Vol.14

 「心の栄養失調」

 

 体に必要な栄養を与えなければ栄養失調になることは、みなさん百も承知です。近年では心配して健康補助食品や栄養剤を服用される方も多いようですね。だって、栄養失調になると体が思うように動かなくなって困るからです。

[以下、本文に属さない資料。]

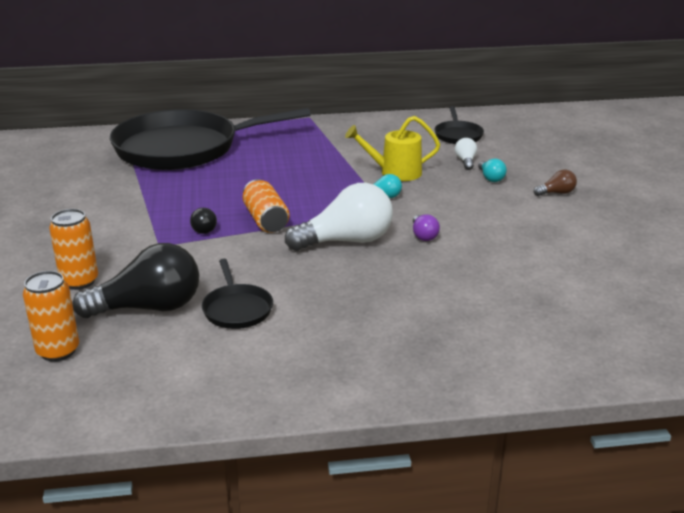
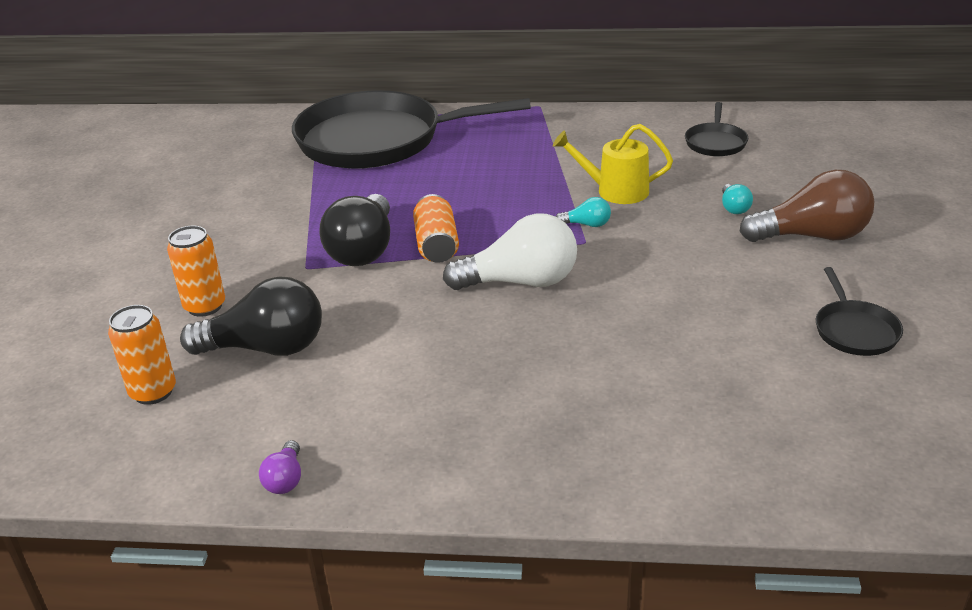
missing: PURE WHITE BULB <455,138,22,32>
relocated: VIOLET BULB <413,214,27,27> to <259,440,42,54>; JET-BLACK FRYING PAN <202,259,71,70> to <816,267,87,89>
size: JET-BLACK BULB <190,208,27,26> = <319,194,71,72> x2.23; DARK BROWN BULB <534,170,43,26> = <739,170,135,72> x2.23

楽しくないからですよね。

 では、心の栄養失調にはかからないという自信はありますか?日頃から何か対策を考えていますか?心に柔軟性がなくなると、バランスの崩れ方によっていろいろな症状を引き起こします。

 何をしてもつまらないし第一何もする気にならないとか、イライラして怒りがこみあげてくるとか、不安でいても立ってもいられなくなるとか、自分ばかりが不幸で被害者だと思い詰めるようになるなど…いずれも心がボロボロの状態です。

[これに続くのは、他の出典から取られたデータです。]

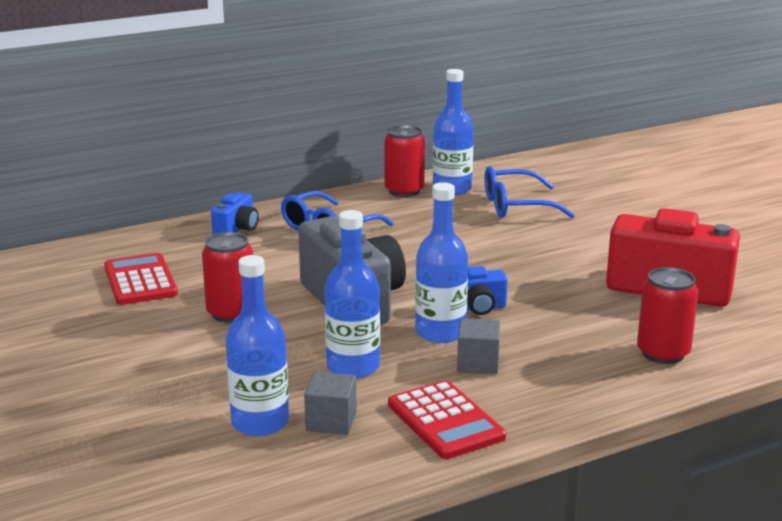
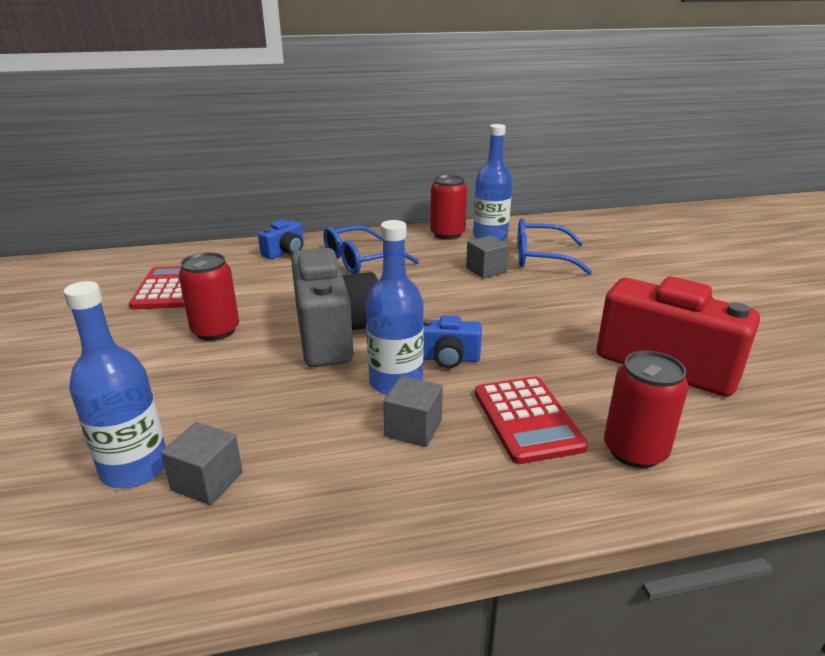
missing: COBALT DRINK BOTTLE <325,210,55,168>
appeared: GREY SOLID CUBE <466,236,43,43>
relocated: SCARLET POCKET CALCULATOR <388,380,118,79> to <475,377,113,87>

 その人が育てられた背景や、現在その人を取り巻く社会環境が心の栄養失調を作り出します。アメリカで心理学者たちがこんな実験をしました。

 大きな水槽にサメを入れて、サメが水槽内を往来しながら泳ぐ様子を観察しました。水槽の端に肉片を落とすと、サメはすぐにやってきて平らげます。

 今度は、透明な強化ガラスでし切りを作って片側に肉片を入れました。サメはいつものように直進してきてガラスに思いっきり鼻先をぶつけました。何度か同じことを繰り返すと、サメは諦めてし切られたガラスの内側で小さく泳ぐようになりました。新しい肉片を落としても横目で見るだけで、もう二度と突進してこようとはしません。

 しばらくしてガラスのし切りを取り除き、新しい肉片を落としました。でも、サメは相変わらず小さな円を描いて泳ぎ続けるだけでした。ついに何日かが過ぎ、肉片の入った何のし切りもない同じ水槽で、サメは餓死したのでした。

 このサメは栄養失調で死にましたが、私たちの多くが精神面で全く同じ状況を経験しているのではないでしょうか?

 大人に制限されるまでは自由に発想し発散してのびのびと生きていたのに、ガラスのし切りであれはダメこれもダメと細かく区切られ、抵抗すれば責められました。散々傷つきながら、自由をなくし自信まで失って小さく泳いで生き伸びていくことを覚えました。

 今時代は変わり、ガラスのし切りは常識という名の幻想だと頭では理解したはずなのに…また傷つくのが怖くて、限りない可能性という自由の肉片を味わうことができないまま過ごしています。

 ここでいう幻想とは、あると信じる人には存在し、ないと思う人には存在しない制限のことです。世間の常識という壁の前で、あるいはそれにこだわる親を相手に、思うようにできなかったことで傷つけられ散々イヤな思いをした体験が重なって、私たちは人目を恐れる習慣を身に付けてしまったのですね。

 そのうち、どうせできやしないからと弱気になって、文句を言いながらもすっかり馴染んだ言い訳の世界に逃げ込むようになってしまったようです。被害者でい続ける方が、新たに何もしなくていいという意味では楽だからです。

 でも、心はとっくに栄養失調になっていて、自由という肉片を必要としていることは自分が一番よく分かっています。このまま死んでしまうためにただ我慢して生きてきたんじゃないと十分に気が付いています。

 ところで、それぞれの人生には、感じたいことの振幅を振り子のように決める経験値があるのを知っていますか?鼻先をぶつけて深く傷ついた経験がある人ほど、今度は反対側に自分を押して解放していく膨大な喜びが残されているのです。

 自分への愛だけが、振り子を反対側に動かします。それは、好きなことを自由にさせて楽しませてあげるんだという勇気に他なりません。

 その一方で、私たちの人生に間違いはなく、あなたはこの先勇気を振り絞ることも、このまま栄養失調でいることも許されています。これまでもこれからも、ただ選択し続けるあなたがいるだけです。